As she puts it, she thinks in pictures, visually rather than verbally, and that many like her have a similar preference for art over language. While Grandin is not an artist herself, and there is more of an emphasis on science and technology (geeks, as she puts it), she also notes how visual thinkers like herself can communicate with pictures, and have a facility for the visual arts, and how some can even draw in perspective with no prior training (a technique that otherwise was only developed in the west, and has been associated with alphabetic literacy).
She mentions Vincent Van Gogh, who has been identified as probably autistic, and how his Starry Night has been shown to accurately reflect weather patterns, and that reminded me of how my friend and colleague Ed Wachtel did his own bit of pattern recognition and produced a visual mash-up of the painting and the Weather Channel, which I reported on in a blog post a could of years ago (see Wachtel's Van Gogh Weather Map).

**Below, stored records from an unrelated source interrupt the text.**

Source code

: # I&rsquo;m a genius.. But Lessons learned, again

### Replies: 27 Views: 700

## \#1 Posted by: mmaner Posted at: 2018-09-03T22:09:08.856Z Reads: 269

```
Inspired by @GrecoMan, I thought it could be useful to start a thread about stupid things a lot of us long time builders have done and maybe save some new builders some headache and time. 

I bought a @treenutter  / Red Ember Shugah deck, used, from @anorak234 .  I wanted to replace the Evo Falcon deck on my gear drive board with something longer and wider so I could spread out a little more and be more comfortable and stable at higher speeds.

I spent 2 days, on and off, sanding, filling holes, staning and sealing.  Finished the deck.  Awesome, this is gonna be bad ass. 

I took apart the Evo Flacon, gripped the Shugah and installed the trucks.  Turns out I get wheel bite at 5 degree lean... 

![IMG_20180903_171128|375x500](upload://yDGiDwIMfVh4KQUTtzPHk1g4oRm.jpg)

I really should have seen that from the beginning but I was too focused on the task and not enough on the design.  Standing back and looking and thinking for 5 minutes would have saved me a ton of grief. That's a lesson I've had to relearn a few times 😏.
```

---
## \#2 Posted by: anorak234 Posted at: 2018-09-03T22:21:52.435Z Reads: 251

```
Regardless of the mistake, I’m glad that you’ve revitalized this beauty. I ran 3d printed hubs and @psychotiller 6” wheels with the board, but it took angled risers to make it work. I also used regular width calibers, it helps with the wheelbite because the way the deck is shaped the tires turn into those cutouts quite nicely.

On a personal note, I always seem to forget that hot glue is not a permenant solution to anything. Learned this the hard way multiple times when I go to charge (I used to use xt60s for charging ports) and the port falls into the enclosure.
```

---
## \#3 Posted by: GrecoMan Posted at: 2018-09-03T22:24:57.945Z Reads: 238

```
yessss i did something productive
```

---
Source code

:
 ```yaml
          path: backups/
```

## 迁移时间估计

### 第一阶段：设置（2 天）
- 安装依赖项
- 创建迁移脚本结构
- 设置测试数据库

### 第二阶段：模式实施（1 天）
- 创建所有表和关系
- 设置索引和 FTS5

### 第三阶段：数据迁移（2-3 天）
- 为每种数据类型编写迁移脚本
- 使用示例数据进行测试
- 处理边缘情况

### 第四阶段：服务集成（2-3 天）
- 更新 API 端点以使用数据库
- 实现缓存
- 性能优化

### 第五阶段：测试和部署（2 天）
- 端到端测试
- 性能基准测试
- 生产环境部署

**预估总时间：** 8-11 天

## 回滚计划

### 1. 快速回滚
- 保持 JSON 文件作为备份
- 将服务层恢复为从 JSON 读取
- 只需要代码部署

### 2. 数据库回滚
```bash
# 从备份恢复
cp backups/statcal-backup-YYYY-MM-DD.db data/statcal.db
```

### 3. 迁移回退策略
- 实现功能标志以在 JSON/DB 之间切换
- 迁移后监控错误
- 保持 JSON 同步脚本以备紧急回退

Grandin discusses how the autistic mind tends to prefer a lower level of abstracting, visual rather than verbal. Indeed, I am confident that she would identify general semantics founder Alfred Korzybski as having autistic genes, as she puts it in the video (and this is meant in a positive way, in case there's any doubt, and I should also add that I have no doubt that I have them myself).
And I love Grandin's message that we need all kinds of thinkers. I couldn't agree more, it's diversity that is associated with success, whether it's biological within a species, or social and psychological within a society.
Anyway, let's hear from Temple now, okay?
So, if you want to learn more about her, you can check out Dr. Temple Grandin's Web Page, which focuses on her work with livestock, as well as Dr. Temple Grandin's Official Autism Website. She's called Dr. Grandin because she has a PhD, in animal science, and she's a professor at Colorado State University (if you know anything about academia, you know that there are a lot of autistic genes distributed among the faculty). She's also the subject of a recent HBO movie, called Temple Grandin, starring Claire Danes, and I think it's worth a view.
It is instructive to contrast Grandin's view that we need all kinds of different minds, to what is said in a recent report coming out of the University of Leeds, entitled Research Builds on Genetic Link to Autism and Schizophrenia. The report begins with the following sentence: "A genetic link between schizophrenia and autism is enabling researchers to study the effectiveness of drugs used to treat both illnesses. [yeah, I added the emphasis, you bet I did]"
Illnesses? I'm sure Temple Grandin would disagree, and other individuals have been very forceful in arguing that autism is neither a disease, nor a disorder or disability that needs to be cured or fixed, or eliminated. This came up in a conference on autism at Fordham University that I took part in a few years ago, as reported in my blog entry, Autism and Advocacy.
Word choice aside, I do find it interesting to see the reference to a genetic link between autism and schizophrenia. Before autism was identified by Dr. Leo Kanner in 1943, it was often misdiagnosed as schizophrenia. And while the two are quite different indeed, there does seem to be a spectrum (as Grandin mentions in the video), and beyond the autism spectrum itself, a wider spectrum that links autism to ADD and ADHD, dyslexia and other learning disabilities, Tourette's Syndrome, and more, with connections as well to Alzheimer's Disease.
Is schizophrenia a different kind of thinking that we need, or a form of suffering that needs to be alleviated? Such issues are difficult to grapple with, but the basic rule of thumb would have to be whether individuals are a threat to others, to themselves, and whether they are happy with their condition or not. In the case of autism, it's quite clear how there is a very thin line between genius and dysfunction (or perhaps no line as well), and this ambiguity extends, at least somewhat, to schizophrenia as well.
From the point of view of parents wanting to help their children, especially to enable them to take care of themselves and live independently, which many individuals diagnosed with autism cannot do, research such as this study being conducted at Leeds does hold out some hope. The trick is to balance this out with the need to accommodate and encourage different kinds of thinking and different kinds of minds, and different kinds of individuals.
Indeed, the trick is to make a world where everyone can develop to their full potential, along their own path, and where the most helpless members of our society can live safely and securely, cared for with compassion and understanding.
But any kind of mind can understand that, right?